Given request »
Copy out the lines of all the items below, swapping "family" for "fam." wherever it appears and keeping everything else the same. Leave the pictures out.

Exercise materials »
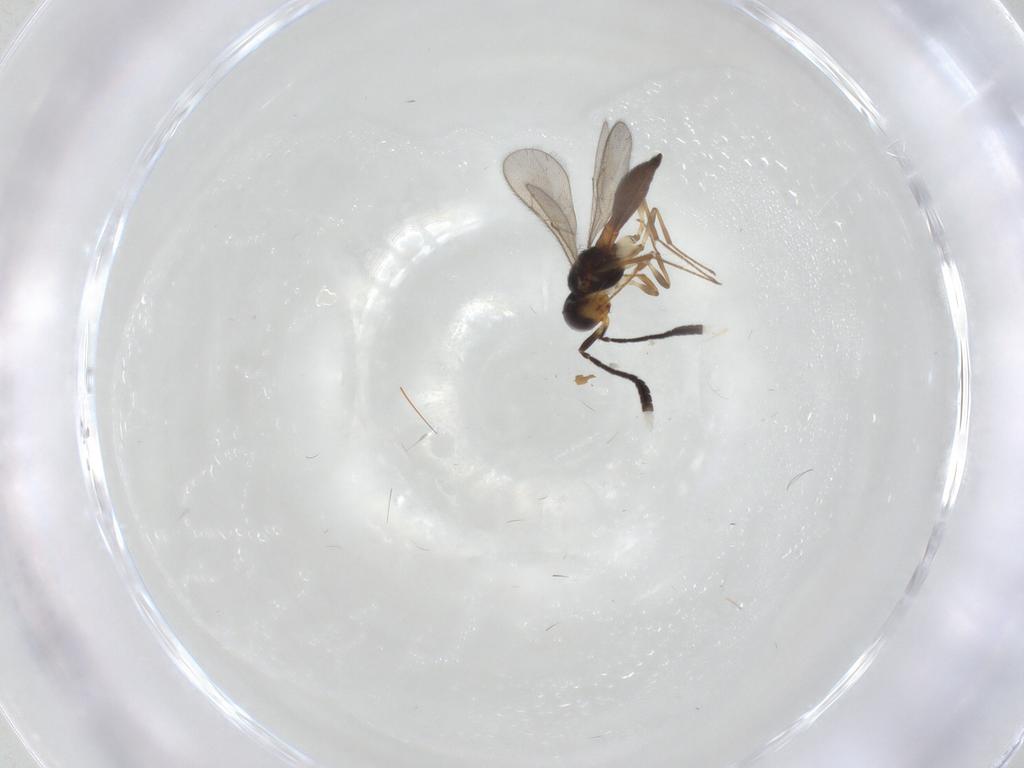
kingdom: Animalia
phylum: Arthropoda
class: Insecta
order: Hymenoptera
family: Scelionidae
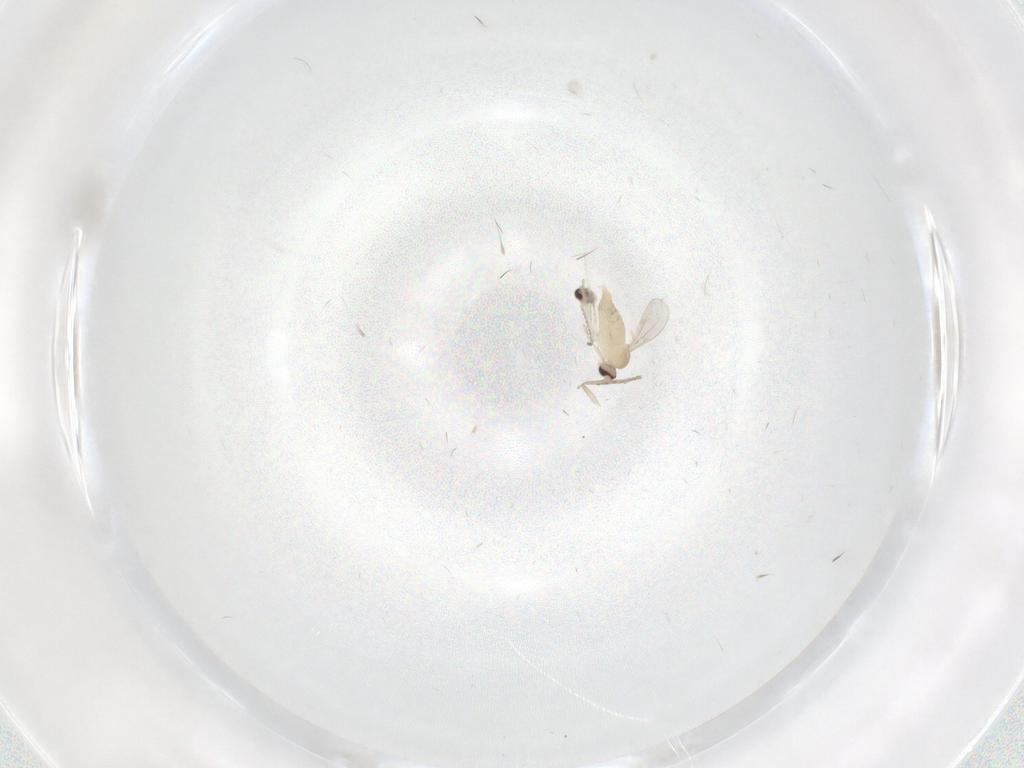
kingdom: Animalia
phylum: Arthropoda
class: Insecta
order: Diptera
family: Cecidomyiidae
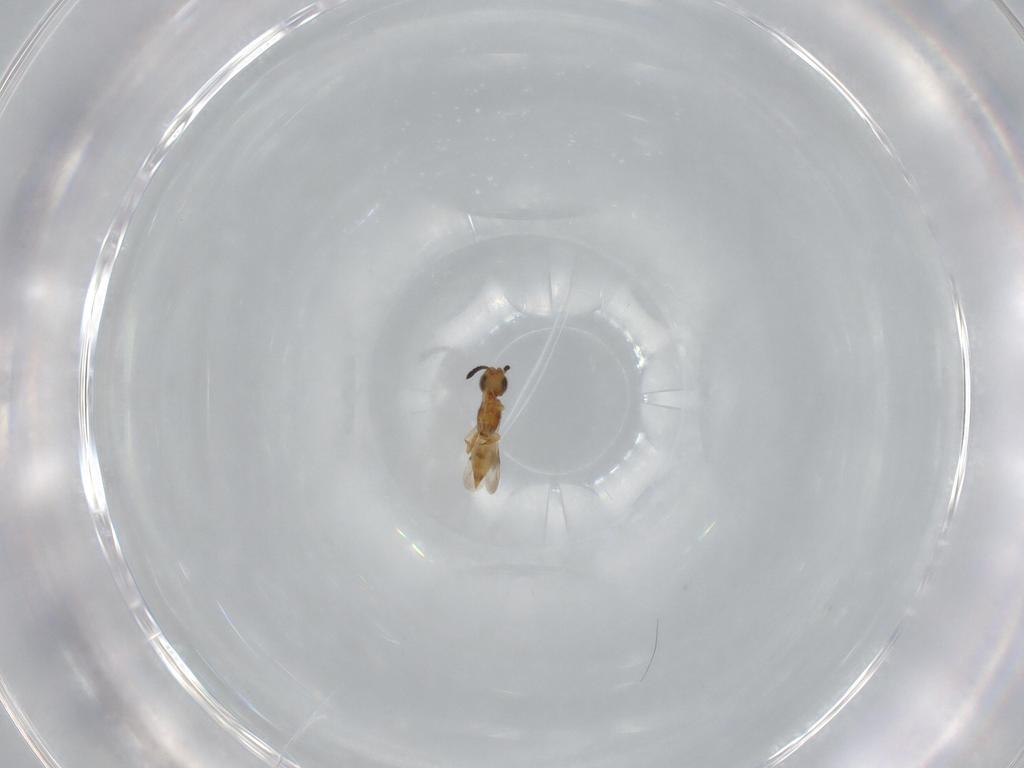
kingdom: Animalia
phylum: Arthropoda
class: Insecta
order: Hymenoptera
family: Ceraphronidae
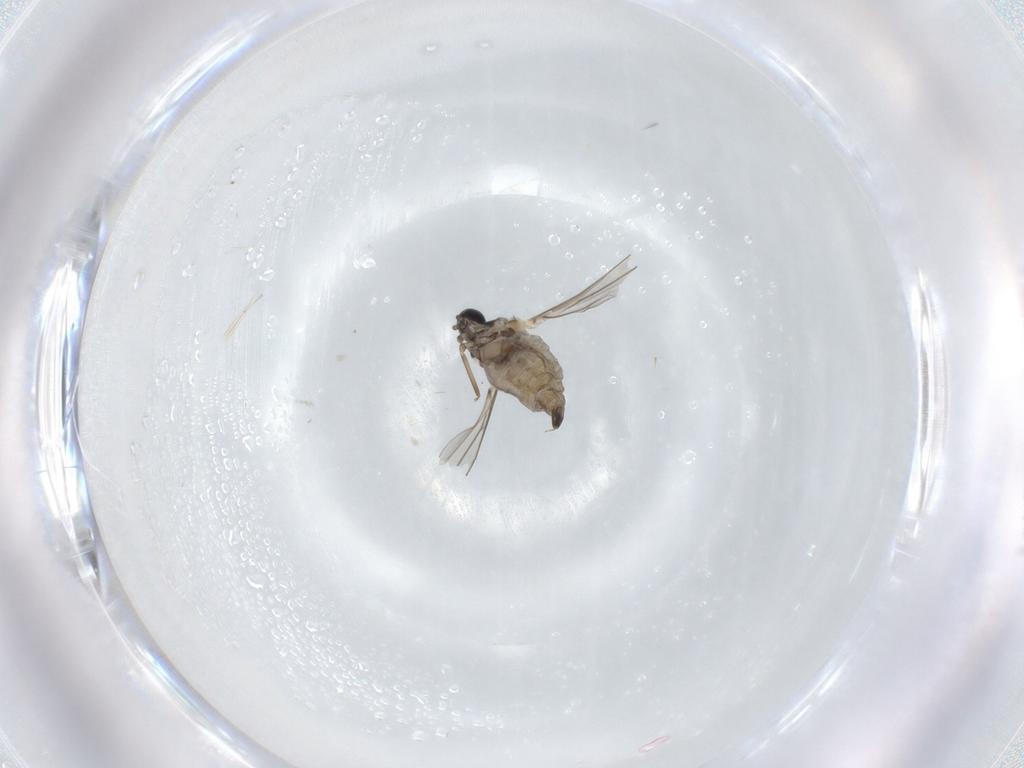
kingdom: Animalia
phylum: Arthropoda
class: Insecta
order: Diptera
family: Cecidomyiidae
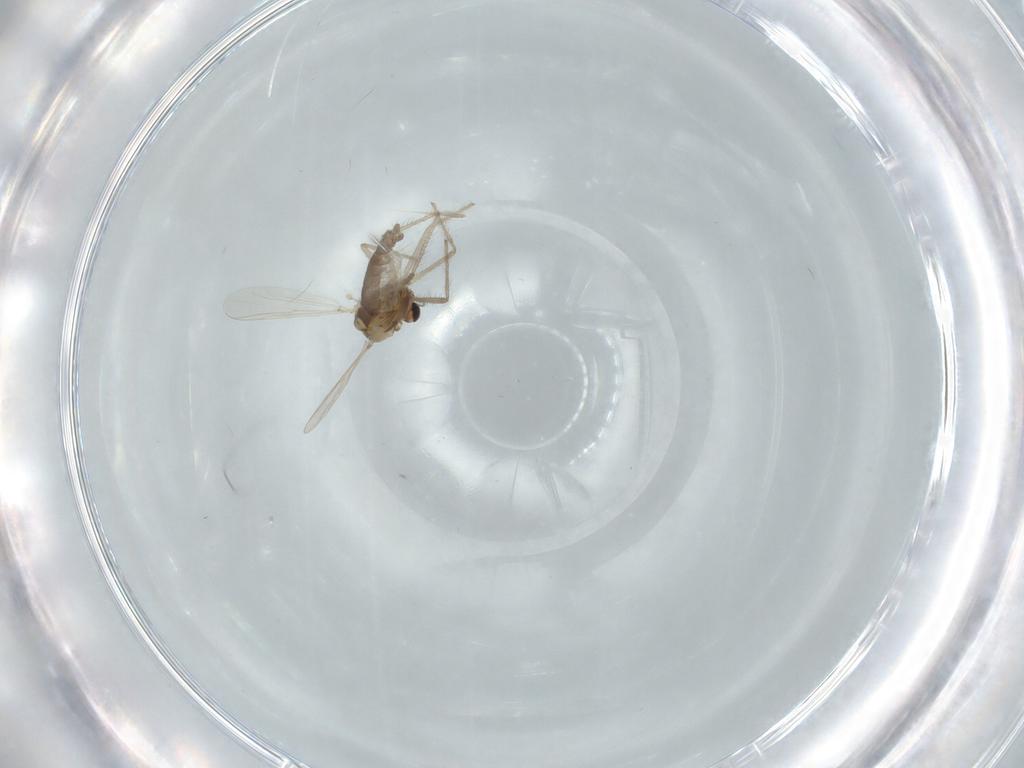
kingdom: Animalia
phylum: Arthropoda
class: Insecta
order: Diptera
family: Chironomidae
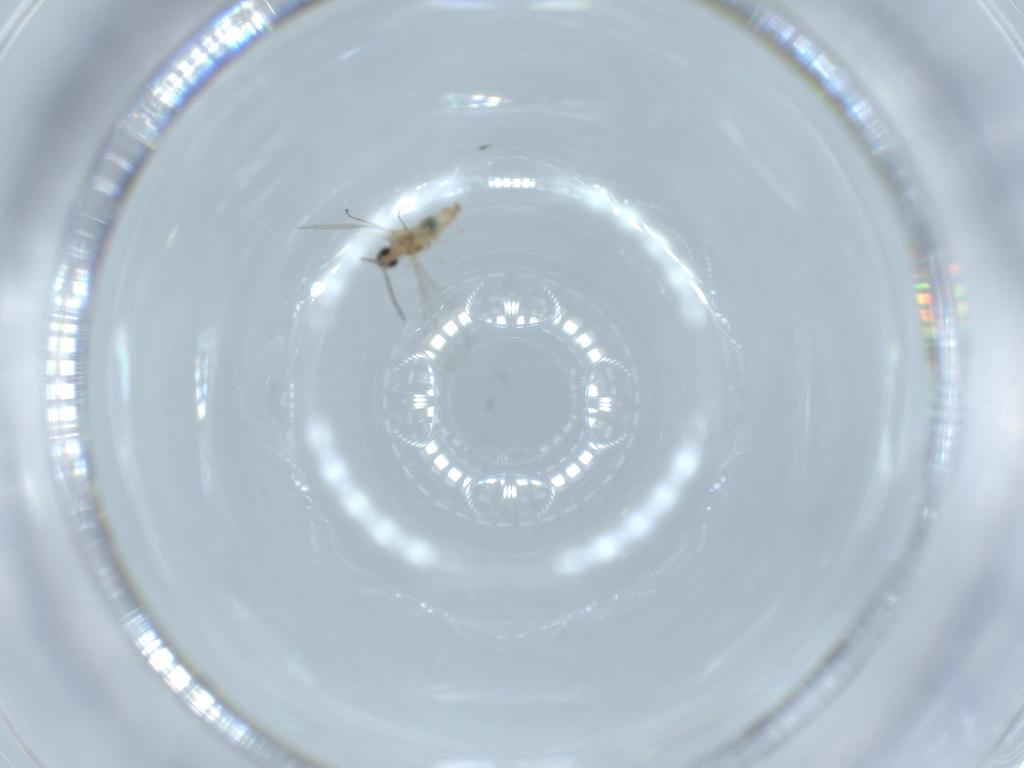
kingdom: Animalia
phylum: Arthropoda
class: Insecta
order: Diptera
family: Cecidomyiidae
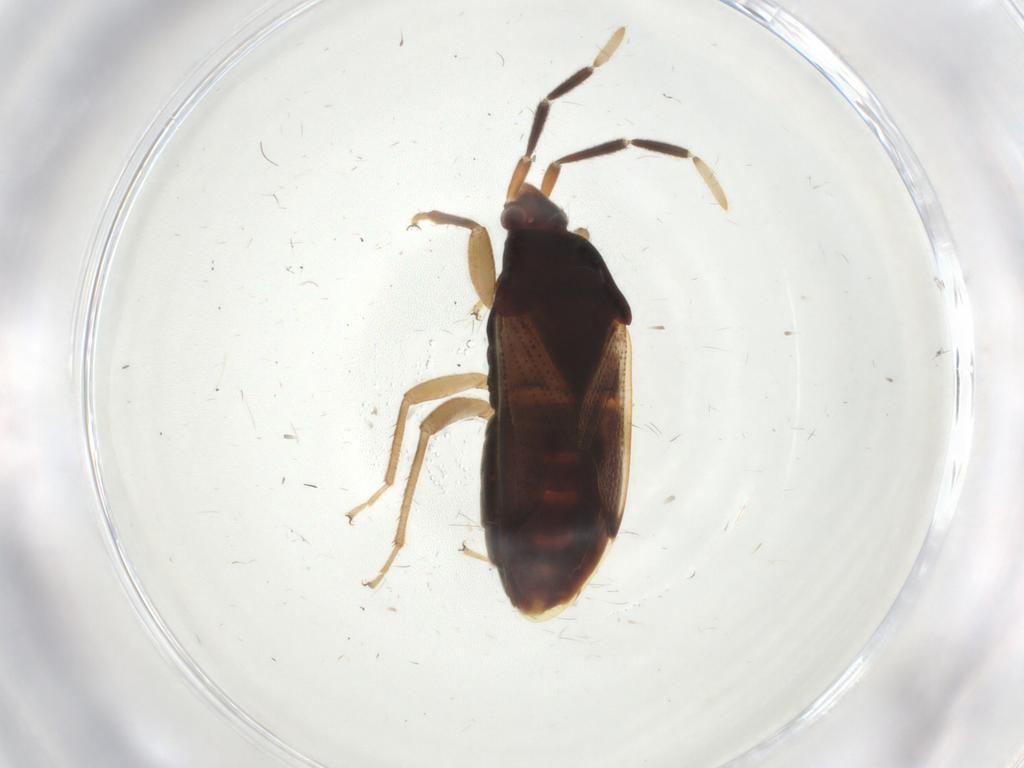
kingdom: Animalia
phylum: Arthropoda
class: Insecta
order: Hemiptera
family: Rhyparochromidae
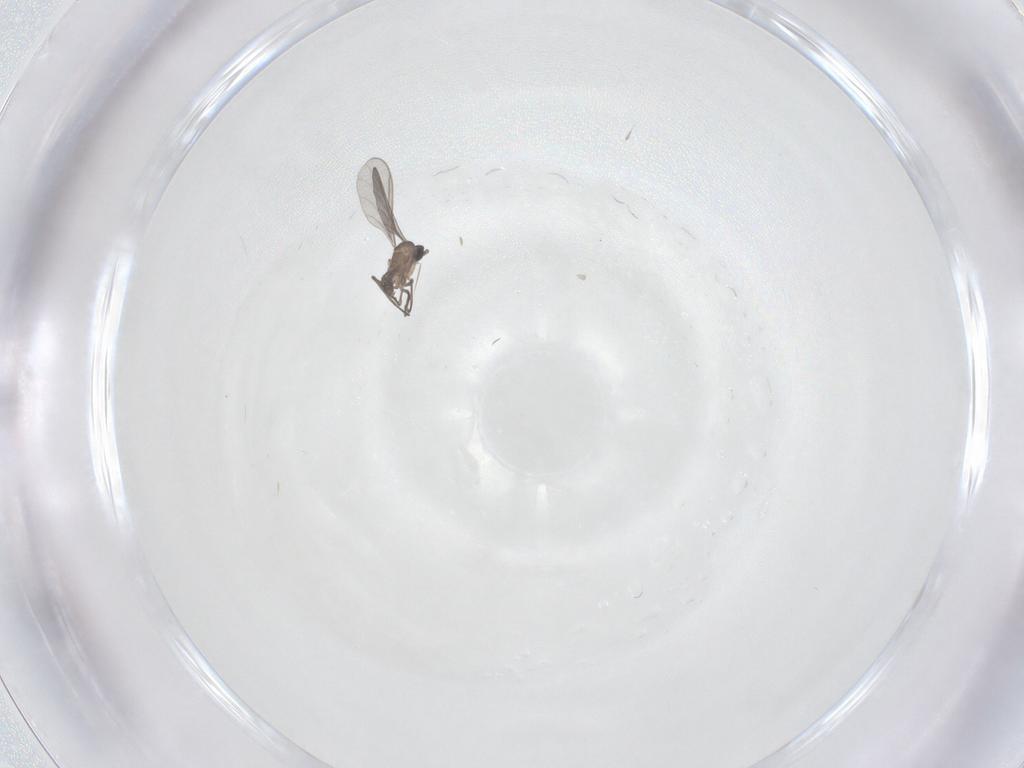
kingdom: Animalia
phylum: Arthropoda
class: Insecta
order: Diptera
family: Sciaridae
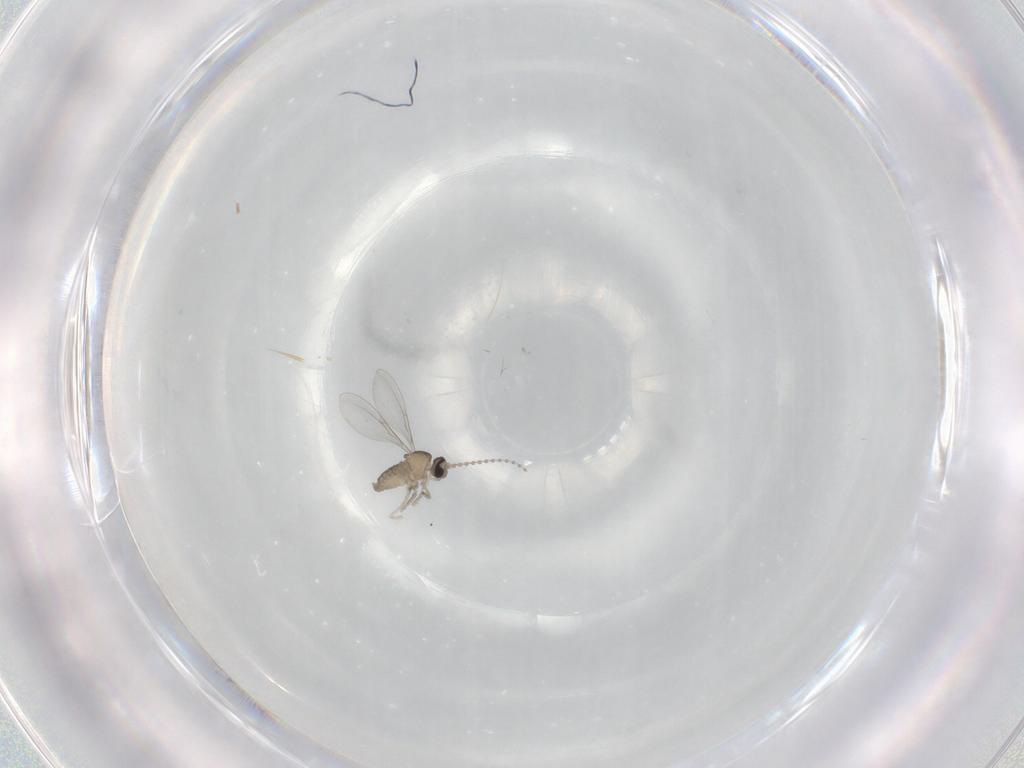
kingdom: Animalia
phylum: Arthropoda
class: Insecta
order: Diptera
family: Cecidomyiidae
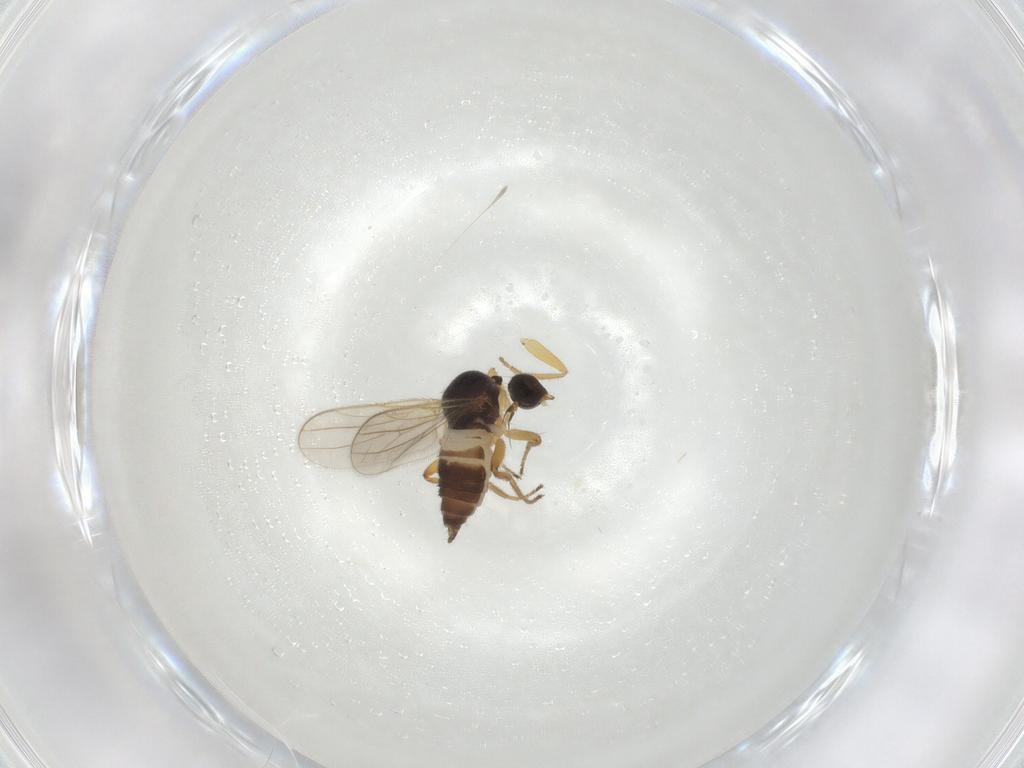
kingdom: Animalia
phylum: Arthropoda
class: Insecta
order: Diptera
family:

Finished exercise »
kingdom: Animalia
phylum: Arthropoda
class: Insecta
order: Hymenoptera
fam.: Scelionidae
kingdom: Animalia
phylum: Arthropoda
class: Insecta
order: Diptera
fam.: Cecidomyiidae
kingdom: Animalia
phylum: Arthropoda
class: Insecta
order: Hymenoptera
fam.: Ceraphronidae
kingdom: Animalia
phylum: Arthropoda
class: Insecta
order: Diptera
fam.: Cecidomyiidae
kingdom: Animalia
phylum: Arthropoda
class: Insecta
order: Diptera
fam.: Chironomidae
kingdom: Animalia
phylum: Arthropoda
class: Insecta
order: Diptera
fam.: Cecidomyiidae
kingdom: Animalia
phylum: Arthropoda
class: Insecta
order: Hemiptera
fam.: Rhyparochromidae
kingdom: Animalia
phylum: Arthropoda
class: Insecta
order: Diptera
fam.: Sciaridae
kingdom: Animalia
phylum: Arthropoda
class: Insecta
order: Diptera
fam.: Cecidomyiidae
kingdom: Animalia
phylum: Arthropoda
class: Insecta
order: Diptera
fam.:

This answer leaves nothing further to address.